Angie Arnold, a native of Germany, has spent the last seven years in Texas running a private animal control company that contracted for five counties.
"We had pretty much the same level of animal problem that you do here," Arnold said. "I dealt with 3,300 animals per year, including a lot of cows and horses."
Arnold has spent the last two weeks working with the shelter's previous director, Barbara Yarborough, who retires Friday, so the transition is seamless.
"It's a lot of stuff to try and cram into two weeks," Yarborough said. "That's not a lot of time to boil down 27 and a half years on the job."
Despite the daunting task of distilling her years of experience into two weeks, Yarborough is confident that Arnold is up to the challenge of running an animal shelter that has more than 20 employees and sees thousands of animals a year.
"I definitely think I'm leaving the shelter in good hands," Yarborough said. "It helps that she loves the area and was considering moving here anyway."
Arnold was hired March 19 and she beat out a pool of 60 other applicants.
"We interviewed four of the 60 applicants that applied here in Farmington," said Parks Director Jeff Bowman. "We're sorry to see Barbara leave, but we believe that we have someone to replace her who is going to continue moving the shelter forward in the right direction.

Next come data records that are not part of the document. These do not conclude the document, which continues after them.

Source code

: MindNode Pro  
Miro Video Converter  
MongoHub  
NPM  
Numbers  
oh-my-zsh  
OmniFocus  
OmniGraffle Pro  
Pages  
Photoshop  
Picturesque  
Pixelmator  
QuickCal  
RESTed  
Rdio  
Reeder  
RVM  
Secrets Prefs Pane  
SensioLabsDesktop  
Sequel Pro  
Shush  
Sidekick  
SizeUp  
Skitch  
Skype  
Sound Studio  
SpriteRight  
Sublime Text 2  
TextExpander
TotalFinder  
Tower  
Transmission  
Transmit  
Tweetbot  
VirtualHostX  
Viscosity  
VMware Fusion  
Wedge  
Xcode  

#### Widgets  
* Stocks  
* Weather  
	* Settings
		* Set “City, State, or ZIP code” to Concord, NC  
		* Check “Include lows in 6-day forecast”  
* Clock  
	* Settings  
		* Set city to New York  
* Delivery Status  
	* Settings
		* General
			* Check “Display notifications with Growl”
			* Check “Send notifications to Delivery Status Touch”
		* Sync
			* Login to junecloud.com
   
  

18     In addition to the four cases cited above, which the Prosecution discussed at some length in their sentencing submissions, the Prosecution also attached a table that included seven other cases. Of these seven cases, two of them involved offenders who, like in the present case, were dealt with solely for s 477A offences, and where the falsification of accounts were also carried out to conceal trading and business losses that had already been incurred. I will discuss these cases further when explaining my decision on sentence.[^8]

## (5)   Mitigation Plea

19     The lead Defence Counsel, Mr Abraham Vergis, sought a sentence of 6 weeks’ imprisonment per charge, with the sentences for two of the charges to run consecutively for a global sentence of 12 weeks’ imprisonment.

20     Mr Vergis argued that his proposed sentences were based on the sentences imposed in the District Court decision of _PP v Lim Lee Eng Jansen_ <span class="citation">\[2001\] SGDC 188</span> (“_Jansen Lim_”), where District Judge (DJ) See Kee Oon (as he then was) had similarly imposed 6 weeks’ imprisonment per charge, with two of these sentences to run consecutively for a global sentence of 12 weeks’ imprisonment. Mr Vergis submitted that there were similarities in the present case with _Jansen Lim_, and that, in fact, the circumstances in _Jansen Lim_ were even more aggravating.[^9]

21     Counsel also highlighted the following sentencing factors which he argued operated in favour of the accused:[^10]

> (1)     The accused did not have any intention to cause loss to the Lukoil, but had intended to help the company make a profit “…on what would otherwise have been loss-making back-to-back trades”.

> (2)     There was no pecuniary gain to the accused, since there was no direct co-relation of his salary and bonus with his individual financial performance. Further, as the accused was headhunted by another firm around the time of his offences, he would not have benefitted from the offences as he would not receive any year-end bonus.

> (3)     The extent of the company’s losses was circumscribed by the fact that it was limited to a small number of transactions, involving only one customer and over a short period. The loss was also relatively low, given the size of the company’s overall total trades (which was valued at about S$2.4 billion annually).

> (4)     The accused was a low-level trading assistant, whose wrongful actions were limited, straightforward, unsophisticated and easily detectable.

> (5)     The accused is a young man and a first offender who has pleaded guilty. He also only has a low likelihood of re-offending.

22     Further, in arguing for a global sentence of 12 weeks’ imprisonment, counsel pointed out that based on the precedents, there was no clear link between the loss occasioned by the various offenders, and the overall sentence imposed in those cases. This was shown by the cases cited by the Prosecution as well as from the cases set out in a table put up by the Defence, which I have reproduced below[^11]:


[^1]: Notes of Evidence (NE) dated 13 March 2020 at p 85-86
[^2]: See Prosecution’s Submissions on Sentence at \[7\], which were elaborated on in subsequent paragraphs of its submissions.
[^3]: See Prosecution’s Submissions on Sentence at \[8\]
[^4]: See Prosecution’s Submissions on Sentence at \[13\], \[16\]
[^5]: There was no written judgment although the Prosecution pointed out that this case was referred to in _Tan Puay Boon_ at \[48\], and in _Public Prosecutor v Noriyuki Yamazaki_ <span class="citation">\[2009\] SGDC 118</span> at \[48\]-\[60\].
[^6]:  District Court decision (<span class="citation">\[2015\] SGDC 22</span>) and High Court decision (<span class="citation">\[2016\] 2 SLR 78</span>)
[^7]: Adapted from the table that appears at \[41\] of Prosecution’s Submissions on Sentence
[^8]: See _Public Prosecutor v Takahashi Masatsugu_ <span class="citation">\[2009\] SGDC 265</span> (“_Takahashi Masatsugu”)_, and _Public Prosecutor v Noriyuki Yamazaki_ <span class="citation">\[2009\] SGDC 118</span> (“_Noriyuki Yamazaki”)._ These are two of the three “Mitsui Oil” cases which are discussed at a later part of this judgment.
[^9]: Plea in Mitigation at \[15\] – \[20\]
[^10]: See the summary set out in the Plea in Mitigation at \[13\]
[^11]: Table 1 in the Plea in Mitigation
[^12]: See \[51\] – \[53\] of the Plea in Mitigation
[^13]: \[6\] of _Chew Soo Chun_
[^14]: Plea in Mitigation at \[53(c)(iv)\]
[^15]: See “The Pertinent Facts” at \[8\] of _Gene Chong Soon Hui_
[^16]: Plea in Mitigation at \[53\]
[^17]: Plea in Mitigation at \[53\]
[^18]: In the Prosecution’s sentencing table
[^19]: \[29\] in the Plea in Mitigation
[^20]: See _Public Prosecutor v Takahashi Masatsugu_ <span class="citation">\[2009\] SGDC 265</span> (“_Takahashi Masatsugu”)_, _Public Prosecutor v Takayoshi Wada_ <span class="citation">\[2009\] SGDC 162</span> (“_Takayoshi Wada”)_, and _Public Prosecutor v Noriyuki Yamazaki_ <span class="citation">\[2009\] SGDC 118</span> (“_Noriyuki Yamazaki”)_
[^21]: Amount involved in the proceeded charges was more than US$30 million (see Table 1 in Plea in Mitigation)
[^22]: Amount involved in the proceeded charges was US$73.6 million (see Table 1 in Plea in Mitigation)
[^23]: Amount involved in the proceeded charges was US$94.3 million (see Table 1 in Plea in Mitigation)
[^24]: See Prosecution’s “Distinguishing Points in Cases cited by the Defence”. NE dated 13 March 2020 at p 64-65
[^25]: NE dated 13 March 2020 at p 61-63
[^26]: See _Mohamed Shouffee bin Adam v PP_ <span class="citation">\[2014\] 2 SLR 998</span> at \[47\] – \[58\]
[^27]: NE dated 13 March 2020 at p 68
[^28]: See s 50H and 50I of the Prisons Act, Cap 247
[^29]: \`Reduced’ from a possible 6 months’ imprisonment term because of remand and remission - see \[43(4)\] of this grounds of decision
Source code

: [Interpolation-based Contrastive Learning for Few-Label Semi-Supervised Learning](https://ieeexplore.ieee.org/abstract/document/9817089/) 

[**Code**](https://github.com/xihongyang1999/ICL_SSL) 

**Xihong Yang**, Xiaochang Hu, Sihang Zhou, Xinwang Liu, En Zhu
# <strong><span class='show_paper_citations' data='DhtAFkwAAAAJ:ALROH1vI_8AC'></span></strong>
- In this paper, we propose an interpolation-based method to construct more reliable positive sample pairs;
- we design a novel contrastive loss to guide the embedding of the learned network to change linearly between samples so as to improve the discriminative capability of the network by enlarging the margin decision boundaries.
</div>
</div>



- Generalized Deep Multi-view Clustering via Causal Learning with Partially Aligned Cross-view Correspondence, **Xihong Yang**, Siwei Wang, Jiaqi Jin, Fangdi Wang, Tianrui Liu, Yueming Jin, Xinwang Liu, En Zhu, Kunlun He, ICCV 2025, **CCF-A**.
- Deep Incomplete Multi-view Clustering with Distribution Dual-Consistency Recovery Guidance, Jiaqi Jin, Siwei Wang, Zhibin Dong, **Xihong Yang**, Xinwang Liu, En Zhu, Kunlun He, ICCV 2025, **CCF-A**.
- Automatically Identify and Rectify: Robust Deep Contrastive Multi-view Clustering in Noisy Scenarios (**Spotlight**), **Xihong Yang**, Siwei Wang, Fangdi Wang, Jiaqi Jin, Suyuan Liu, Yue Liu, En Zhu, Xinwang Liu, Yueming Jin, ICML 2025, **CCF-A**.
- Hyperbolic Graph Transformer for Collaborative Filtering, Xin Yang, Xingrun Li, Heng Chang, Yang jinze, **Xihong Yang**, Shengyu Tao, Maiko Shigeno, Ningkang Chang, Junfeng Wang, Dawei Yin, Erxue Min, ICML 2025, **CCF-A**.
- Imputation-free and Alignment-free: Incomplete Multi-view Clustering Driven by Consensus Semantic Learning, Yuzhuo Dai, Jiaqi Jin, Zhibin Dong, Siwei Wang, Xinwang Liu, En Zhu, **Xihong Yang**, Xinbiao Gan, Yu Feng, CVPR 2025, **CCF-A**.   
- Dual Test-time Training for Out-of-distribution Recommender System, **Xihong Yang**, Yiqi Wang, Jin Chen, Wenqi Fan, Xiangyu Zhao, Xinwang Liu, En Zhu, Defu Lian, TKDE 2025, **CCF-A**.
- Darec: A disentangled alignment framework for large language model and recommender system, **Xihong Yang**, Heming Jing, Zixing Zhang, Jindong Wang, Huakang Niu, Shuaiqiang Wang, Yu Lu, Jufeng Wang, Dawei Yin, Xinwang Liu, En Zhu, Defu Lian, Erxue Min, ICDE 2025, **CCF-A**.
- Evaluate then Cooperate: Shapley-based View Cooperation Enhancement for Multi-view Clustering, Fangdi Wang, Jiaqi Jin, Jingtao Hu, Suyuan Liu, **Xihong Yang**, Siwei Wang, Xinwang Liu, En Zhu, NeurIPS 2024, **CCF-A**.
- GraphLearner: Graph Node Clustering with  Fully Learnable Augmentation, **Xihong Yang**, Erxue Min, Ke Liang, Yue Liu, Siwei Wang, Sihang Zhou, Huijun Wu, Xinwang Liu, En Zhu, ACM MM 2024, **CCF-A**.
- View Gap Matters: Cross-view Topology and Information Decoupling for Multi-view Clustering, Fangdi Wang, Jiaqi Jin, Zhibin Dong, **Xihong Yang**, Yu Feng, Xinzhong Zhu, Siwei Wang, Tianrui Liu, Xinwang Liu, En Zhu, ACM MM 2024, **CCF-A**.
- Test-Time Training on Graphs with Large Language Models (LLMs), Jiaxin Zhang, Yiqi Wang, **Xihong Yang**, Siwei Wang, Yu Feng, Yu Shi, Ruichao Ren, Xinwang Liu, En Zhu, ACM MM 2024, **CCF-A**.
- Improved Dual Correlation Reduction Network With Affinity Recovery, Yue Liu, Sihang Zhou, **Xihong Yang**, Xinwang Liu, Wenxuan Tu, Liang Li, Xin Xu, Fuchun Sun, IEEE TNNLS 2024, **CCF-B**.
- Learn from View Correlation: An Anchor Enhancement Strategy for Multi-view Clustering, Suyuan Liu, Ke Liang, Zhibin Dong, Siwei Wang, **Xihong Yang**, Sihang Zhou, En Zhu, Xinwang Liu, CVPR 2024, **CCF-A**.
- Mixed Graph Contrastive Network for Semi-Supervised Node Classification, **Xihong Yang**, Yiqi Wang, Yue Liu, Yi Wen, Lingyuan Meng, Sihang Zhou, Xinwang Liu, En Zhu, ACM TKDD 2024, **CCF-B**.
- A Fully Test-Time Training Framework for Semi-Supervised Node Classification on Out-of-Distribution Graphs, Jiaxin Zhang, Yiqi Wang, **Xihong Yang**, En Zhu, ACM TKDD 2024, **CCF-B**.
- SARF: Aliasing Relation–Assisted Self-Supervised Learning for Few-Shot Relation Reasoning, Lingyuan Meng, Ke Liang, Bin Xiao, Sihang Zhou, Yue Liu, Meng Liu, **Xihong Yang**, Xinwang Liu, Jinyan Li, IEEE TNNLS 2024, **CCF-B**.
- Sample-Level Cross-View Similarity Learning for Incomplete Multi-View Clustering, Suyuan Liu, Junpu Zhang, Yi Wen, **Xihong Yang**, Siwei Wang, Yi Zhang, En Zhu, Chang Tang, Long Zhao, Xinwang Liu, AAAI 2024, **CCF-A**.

Prior to moving to Texas, Arnold spent 11 years with her own veterinary practice in Germany. Because she went to a German veterinarian school, as opposed to an international one, she is unable to practice veterinary medicine in the United States.
"What's important is that she still has the training of a veterinarian," Bowman said.
Arnold tries her best not to euthanize animals if at all possible, and she is bringing that philosophy to her new position.
"I tried to avoid it as much as I could," she said. "I managed to put a lot of animals with different rescue groups in Kansas and Louisiana. I have a lot of connections."
Along with becoming the new director, Arnold is also taking online classes to get her veterinarian technician certification, something that will take a back seat to her new duties.
"I can't say how long it will be "til I finish now," she said, gesturing around at the shelter full of barking dogs with a smile. "We will see what time permits."